Credo anche che per la sua specificità architettonica, e il pregio delle sue opere, figuri tra i Patrimoni dell’Umanità Unesco, e in ogni caso sono centinaia di migliaia i fedeli e i turisti che, a detta di chi ci accompagnava, vi si recano annualmente, di diversa provenienza e nazionalità.

 

Quanto a collocazione, il Santuario sorge accanto ad un borgo rurale, in una campagna ondulata, che potremmo definire collinare anche se di conformazione un po’ diversa dalle nostre, contraddistinta da un alternarsi di fattorie, tutte in attività, immerse fra prati, coltivi e aree boschive.

 

Orbene, una delle stalle del borgo dista poche decine di metri dal sagrato del santuario, e i recinti dei terreni dove pascolano gli animali arrivano a sfioralo, e davanti a questo “bucolico” scenario, per noi oggi piuttosto insolito, o raro, stando almeno alla mia esperienza, mi sono rivolto la classica e retorica domanda: sogno o son desto ?

 

Proprio in questi giorni mi è venuto di ripensare a quel luogo nel recarmi in una località del nostro Appennino, pur se non quello reggiano, presso alcuni conoscenti che, in occasione di queste Festività Natalizie, stavano allestendo un presepe vivente, anche per richiamare visitatori e vivacizzare in tal modo quella loro borgata, cui sono molto affezionati pur se vi abitano ormai soltanto poche famiglie.

 

Per raggiungere tale località ho attraversato zone nelle quali non passavo da anni e le ho viste profondamente trasformate rispetto a come io le ricordavo, molto popolate e piene di vita, mentre adesso sono parecchie le case vuote e in disuso, e non meno numerosi sono i poderi dismessi, con gli incolti che sostituiscono piano piano i campi di una volta.

 

Nell’osservare questa situazione, che è peraltro comune a diverse parti del nostro territorio nazionale, montano e non, mi è venuto naturale e spontaneo fare mentalmente un confronto tra questo stato di apparente abbandono e i luoghi di quel Santuario, nei quali si avverte bene la presenza dell’uomo, e del suo lavoro, pur se in grande armonia con l’ambiente circostante, e dove sembra altresì esservi un buon livello di benessere economico.

 

Nel contempo mi sono pure chiesto - con una punta di disillusa amarezza - perché mai anche da noi non sia successa la stessa cosa, e se non sia possibile e far sì che le nostre valli e frazioni abbiano a ripopolarsi di famiglie che riescano a trovarvi opportunità occupazionali e, più in generale, condizioni tali da risiedervi in modo stabile.

 

La risposta che in tal senso mi sono dato deve essere giocoforza disincantata, e non è pertanto entusiasmante, ma non può tuttavia non confortare ed incoraggiare il forte legame e l’attaccamento ai propri posti che stanno mostrando persone ancora abbastanza giovani, come quei nostri conoscenti, sentimenti che possono fare da stimolo e traino per altri sul punto di lasciare o che, semmai, e con percorso inverso, stanno invece valutando se farvi ritorno dopo aver soggiornato altrove.   (P.B.)

1 COMMENT

  1. Perchè si può ragionare anche come in un fondo comune di investimento finanziario in cui il guadagno e le perdite sono ripartite in funzione delle quote sottoscritte.

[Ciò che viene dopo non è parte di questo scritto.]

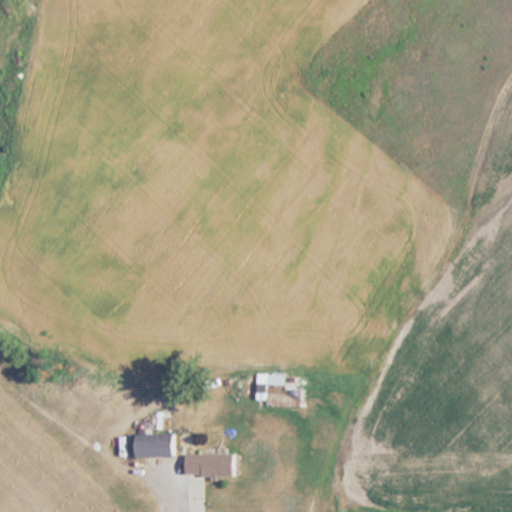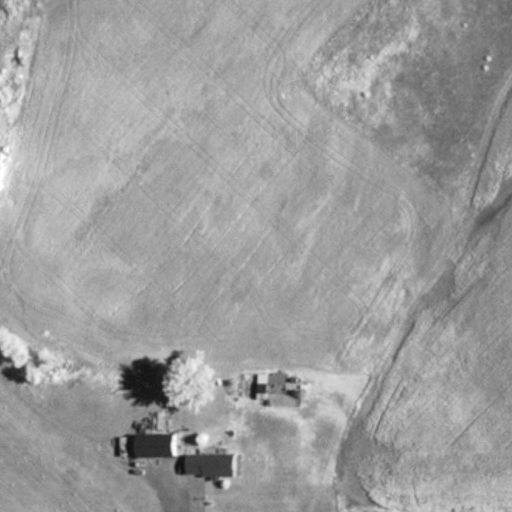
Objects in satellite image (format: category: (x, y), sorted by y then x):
road: (400, 281)
building: (273, 390)
building: (154, 443)
building: (210, 463)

Se certe zone erano e sono poco popolate ed economicamente poco sviluppate debbono in proporzione rimanere così sia in fase di crescita che di diminuzione, perchè la ripartizione non può cambiare senza stravolgere tutto. Basta ragionare a livello dei municipi per vedere come lo sviluppo e il suo esatto contrario si sono mossi.